The following table presents research and development costs, selling and marketing costs, general and administrative costs, and other operating income (expense), net:

	Nine Months Ended September 30,						Change
(Amounts in USD thousands except percentages)	2021			2020			$			%
Research and development costs	$	(20,220	)	$	(13,417	)	$	(6,803	)		51	%
Selling and marketing costs		(20,161	)		(13,204	)		(6,957	)		53	%
General and administrative costs		(28,546	)		(12,141	)		(16,405	)		135	%
Other operating income (expense), net		56			(139	)		195			(140	)%
Total operating expenses	$	(68,871	)	$	(38,901	)	$	(29,970	)		77	%

Research and Development Costs

Research and development costs were $20.2 million for the nine months ended September 30, 2021 as compared to $13.4 million for the nine months ended September 30, 2020. This increase was primarily attributable to an increase in expenses of $6.7 million for R&D initiatives related to the development of new products and applications, partially offset by an increase of $0.7 million in capitalized development costs.

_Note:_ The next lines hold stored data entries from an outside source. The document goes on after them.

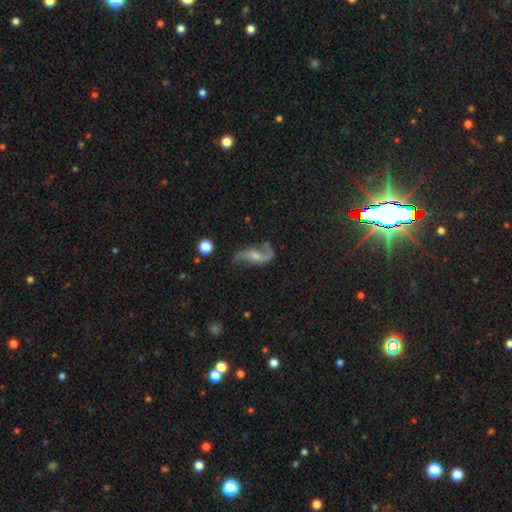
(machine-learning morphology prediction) smooth-or-featured: featured or disk: 82% | star or artifact: 9% | smooth: 9%
  disk-edge-on: no: 95% | yes: 5%
    bar: no: 50% | weak: 37% | strong: 13%
    has-spiral-arms: yes: 95% | no: 5%
      spiral-winding: loose: 78% | medium: 17% | tight: 5%
      spiral-arm-count: 2: 91% | 1: 3% | can't tell: 3% | 3: 1% | 4: 1% | more than 4: 1%
    bulge-size: small: 46% | moderate: 43% | none: 7% | large: 3% | dominant: 1%
  merging: none: 68% | minor disturbance: 18% | major disturbance: 11% | merger: 3%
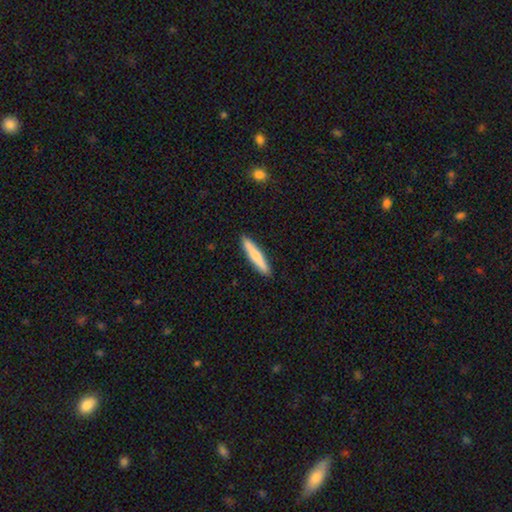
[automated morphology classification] smooth_or_featured: smooth (p=0.68) [alt: featured or disk p=0.27]
how_rounded: cigar-shaped (p=0.92) [alt: in between p=0.06]
merging: none (p=0.91) [alt: minor disturbance p=0.06]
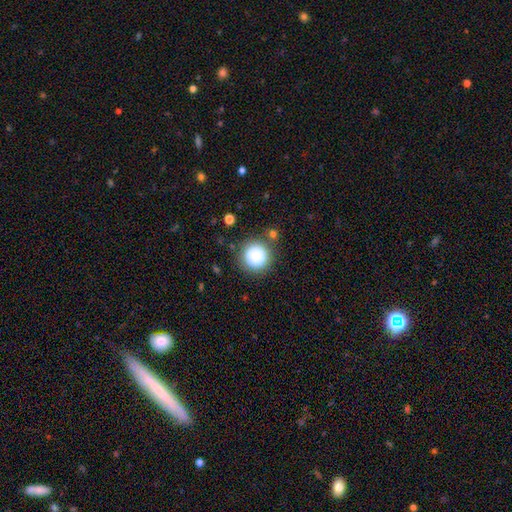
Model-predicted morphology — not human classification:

Selling and Marketing Costs

Selling and marketing costs were $20.2 million for the nine months ended September 30, 2021 as compared to $13.2 million for the nine months ended September 30, 2020. This increase was primarily attributable to a $4.5 million increase in employee-related expenses, as compensation for existing employees increased with improved sales momentum, and a $2.2 million increase in commissions and sales-related costs.

General and Administrative Costs

General and administrative costs were $28.5 million for nine months ended September 30, 2021 as compared to $12.1 million for the nine months ended September 30, 2020. This increase was primarily attributable to the continued scale-up of our organization, development of quality-related initiatives to support a potential expansion of our business into more regulated markets, an increase of $3.9 million in share-based compensation, and IPO and public company-related costs.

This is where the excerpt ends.